§ **Work item A**
Reproduce the passage of the Lance table format page that starts at "repeated DataFragment fragments" and ends at "inheritable between versions.".

§ **Reading passage**
□ □ □ □

Lance Table Format¶

Dataset Directory¶

A Lance Dataset is organized in a directory.

/path/to/dataset:
    data/*.lance  -- Data directory
    _versions/*.manifest -- Manifest file for each dataset version.
    _indices/{UUID-*}/index.idx -- Secondary index, each index per directory.
    _deletions/*.{arrow,bin} -- Deletion files, which contain ids of rows
      that have been deleted.

A Manifest file includes the metadata to describe a version of the dataset.

message Manifest {
  // All fields of the dataset, including the nested fields.
  repeated lance.file.Field fields = 1;

  // Fragments of the dataset.
  repeated DataFragment fragments = 2;

  // Snapshot version number.
  uint64 version = 3;

  // The file position of the version auxiliary data.
  //  * It is not inheritable between versions.
  //  * It is not loaded by default during query.
  uint64 version_aux_data = 4;

  // Schema metadata.
  map<string, bytes> metadata = 5;

  message WriterVersion {
    // The name of the library that created this file.
    string library = 1;
    // The version of the library that created this file. Because we cannot assume
    // that the library is semantically versioned, this is a string. However, if it
    // is semantically versioned, it should be a valid semver string without any 'v'
    // prefix. For example: `2.0.0`, `2.0.0-rc.1`.
    string version = 2;
  }

  // The version of the writer that created this file.

□ □ □ □

§ **Provided material**

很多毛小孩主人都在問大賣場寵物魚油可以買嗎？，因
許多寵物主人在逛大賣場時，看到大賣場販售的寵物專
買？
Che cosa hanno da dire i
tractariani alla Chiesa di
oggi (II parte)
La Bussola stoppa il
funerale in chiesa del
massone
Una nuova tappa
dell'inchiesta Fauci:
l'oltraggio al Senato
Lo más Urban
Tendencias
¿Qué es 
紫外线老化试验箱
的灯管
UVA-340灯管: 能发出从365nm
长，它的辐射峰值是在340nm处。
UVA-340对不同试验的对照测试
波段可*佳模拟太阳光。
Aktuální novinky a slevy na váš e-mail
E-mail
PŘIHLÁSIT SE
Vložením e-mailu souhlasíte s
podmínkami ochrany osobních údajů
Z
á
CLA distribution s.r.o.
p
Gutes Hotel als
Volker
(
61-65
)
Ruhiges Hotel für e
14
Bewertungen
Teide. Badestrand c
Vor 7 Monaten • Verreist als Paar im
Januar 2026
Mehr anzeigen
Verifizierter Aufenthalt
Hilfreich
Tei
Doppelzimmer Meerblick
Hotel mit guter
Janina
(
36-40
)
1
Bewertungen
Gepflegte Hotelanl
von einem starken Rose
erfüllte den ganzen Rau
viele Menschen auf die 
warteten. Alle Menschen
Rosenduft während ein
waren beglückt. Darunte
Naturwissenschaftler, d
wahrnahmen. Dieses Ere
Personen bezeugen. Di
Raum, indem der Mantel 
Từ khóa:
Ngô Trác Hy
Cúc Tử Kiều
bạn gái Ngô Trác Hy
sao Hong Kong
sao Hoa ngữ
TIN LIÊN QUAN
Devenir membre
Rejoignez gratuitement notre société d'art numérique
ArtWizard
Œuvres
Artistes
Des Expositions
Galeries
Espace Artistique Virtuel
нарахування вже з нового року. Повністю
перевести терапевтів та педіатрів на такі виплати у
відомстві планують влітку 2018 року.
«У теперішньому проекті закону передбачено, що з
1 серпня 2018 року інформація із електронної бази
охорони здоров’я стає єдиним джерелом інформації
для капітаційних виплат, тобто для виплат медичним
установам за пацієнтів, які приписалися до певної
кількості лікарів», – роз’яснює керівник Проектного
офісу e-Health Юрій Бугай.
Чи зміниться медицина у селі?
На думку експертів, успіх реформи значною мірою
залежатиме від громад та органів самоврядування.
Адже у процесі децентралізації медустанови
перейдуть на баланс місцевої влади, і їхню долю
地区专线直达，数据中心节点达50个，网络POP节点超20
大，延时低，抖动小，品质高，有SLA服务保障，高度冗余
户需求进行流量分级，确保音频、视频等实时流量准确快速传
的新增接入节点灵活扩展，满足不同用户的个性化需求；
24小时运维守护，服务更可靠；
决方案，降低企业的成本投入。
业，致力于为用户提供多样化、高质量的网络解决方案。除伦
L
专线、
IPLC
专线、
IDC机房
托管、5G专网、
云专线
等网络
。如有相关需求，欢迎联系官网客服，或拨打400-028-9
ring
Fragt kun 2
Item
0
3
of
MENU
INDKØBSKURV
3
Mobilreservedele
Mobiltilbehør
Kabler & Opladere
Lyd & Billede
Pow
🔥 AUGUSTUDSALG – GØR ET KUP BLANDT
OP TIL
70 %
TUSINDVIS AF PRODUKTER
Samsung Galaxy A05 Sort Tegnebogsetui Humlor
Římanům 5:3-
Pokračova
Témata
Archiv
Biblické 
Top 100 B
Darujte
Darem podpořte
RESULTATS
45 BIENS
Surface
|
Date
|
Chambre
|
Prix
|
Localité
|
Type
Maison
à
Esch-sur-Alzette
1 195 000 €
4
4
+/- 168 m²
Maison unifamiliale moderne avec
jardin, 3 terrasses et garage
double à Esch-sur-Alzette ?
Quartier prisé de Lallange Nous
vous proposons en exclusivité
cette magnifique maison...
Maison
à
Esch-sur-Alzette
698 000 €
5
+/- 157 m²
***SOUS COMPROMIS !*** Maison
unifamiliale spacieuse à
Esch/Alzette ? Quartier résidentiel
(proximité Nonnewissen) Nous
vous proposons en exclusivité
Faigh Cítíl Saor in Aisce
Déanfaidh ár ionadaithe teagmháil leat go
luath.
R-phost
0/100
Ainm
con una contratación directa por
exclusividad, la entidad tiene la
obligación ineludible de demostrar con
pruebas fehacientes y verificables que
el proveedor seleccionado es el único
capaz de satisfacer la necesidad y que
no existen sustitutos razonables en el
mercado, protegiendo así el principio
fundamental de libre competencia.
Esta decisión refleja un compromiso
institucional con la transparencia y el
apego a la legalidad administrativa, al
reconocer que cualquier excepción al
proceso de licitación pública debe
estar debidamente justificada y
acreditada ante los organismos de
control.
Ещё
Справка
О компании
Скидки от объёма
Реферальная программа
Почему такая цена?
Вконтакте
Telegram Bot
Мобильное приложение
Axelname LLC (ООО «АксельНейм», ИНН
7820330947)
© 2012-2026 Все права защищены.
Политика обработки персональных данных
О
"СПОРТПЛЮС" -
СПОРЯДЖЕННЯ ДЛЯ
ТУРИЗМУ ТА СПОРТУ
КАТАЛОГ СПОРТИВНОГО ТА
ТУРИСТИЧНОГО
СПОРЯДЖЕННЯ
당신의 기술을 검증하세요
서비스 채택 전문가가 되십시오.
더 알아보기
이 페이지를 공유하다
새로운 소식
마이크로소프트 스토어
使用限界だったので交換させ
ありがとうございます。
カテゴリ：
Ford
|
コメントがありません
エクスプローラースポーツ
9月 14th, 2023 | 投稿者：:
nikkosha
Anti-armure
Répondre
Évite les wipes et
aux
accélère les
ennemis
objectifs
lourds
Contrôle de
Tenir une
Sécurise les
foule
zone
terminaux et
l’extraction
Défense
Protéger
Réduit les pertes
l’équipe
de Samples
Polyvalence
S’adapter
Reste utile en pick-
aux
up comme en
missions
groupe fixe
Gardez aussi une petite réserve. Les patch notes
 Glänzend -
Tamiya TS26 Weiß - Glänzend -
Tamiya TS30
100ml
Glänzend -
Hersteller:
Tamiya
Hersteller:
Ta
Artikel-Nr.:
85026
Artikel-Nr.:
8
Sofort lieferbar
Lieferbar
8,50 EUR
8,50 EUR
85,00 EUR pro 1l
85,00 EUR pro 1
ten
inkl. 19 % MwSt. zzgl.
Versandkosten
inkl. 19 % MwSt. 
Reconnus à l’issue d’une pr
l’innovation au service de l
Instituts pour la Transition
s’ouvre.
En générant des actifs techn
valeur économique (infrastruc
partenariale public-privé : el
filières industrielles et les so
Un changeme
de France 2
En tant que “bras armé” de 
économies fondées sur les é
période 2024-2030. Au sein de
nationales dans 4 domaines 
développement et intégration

□ □ □ □

§ **Work item B**
Present the lines of the entries as a numbered list, omitting blank lines. Start at the first line of the entries and end at the line containing "відомстві планують влітку 2018 року.", including both.

§ **Solution A**
repeated DataFragment fragments = 2;

  // Snapshot version number.
  uint64 version = 3;

  // The file position of the version auxiliary data.
  //  * It is not inheritable between versions.

§ **Solution B**
1. 很多毛小孩主人都在問大賣場寵物魚油可以買嗎？，因
2. 許多寵物主人在逛大賣場時，看到大賣場販售的寵物專
3. 買？
4. Che cosa hanno da dire i
5. tractariani alla Chiesa di
6. oggi (II parte)
7. La Bussola stoppa il
8. funerale in chiesa del
9. massone
10. Una nuova tappa
11. dell'inchiesta Fauci:
12. l'oltraggio al Senato
13. Lo más Urban
14. Tendencias
15. ¿Qué es 
16. 紫外线老化试验箱
17. 的灯管
18. UVA-340灯管: 能发出从365nm
19. 长，它的辐射峰值是在340nm处。
20. UVA-340对不同试验的对照测试
21. 波段可*佳模拟太阳光。
22. Aktuální novinky a slevy na váš e-mail
23. E-mail
24. PŘIHLÁSIT SE
25. Vložením e-mailu souhlasíte s
26. podmínkami ochrany osobních údajů
27. Z
28. á
29. CLA distribution s.r.o.
30. p
31. Gutes Hotel als
32. Volker
33. (
34. 61-65
35. )
36. Ruhiges Hotel für e
37. 14
38. Bewertungen
39. Teide. Badestrand c
40. Vor 7 Monaten • Verreist als Paar im
41. Januar 2026
42. Mehr anzeigen
43. Verifizierter Aufenthalt
44. Hilfreich
45. Tei
46. Doppelzimmer Meerblick
47. Hotel mit guter
48. Janina
49. (
50. 36-40
51. )
52. 1
53. Bewertungen
54. Gepflegte Hotelanl
55. von einem starken Rose
56. erfüllte den ganzen Rau
57. viele Menschen auf die 
58. warteten. Alle Menschen
59. Rosenduft während ein
60. waren beglückt. Darunte
61. Naturwissenschaftler, d
62. wahrnahmen. Dieses Ere
63. Personen bezeugen. Di
64. Raum, indem der Mantel 
65. Từ khóa:
66. Ngô Trác Hy
67. Cúc Tử Kiều
68. bạn gái Ngô Trác Hy
69. sao Hong Kong
70. sao Hoa ngữ
71. TIN LIÊN QUAN
72. Devenir membre
73. Rejoignez gratuitement notre société d'art numérique
74. ArtWizard
75. Œuvres
76. Artistes
77. Des Expositions
78. Galeries
79. Espace Artistique Virtuel
80. нарахування вже з нового року. Повністю
81. перевести терапевтів та педіатрів на такі виплати у
82. відомстві планують влітку 2018 року.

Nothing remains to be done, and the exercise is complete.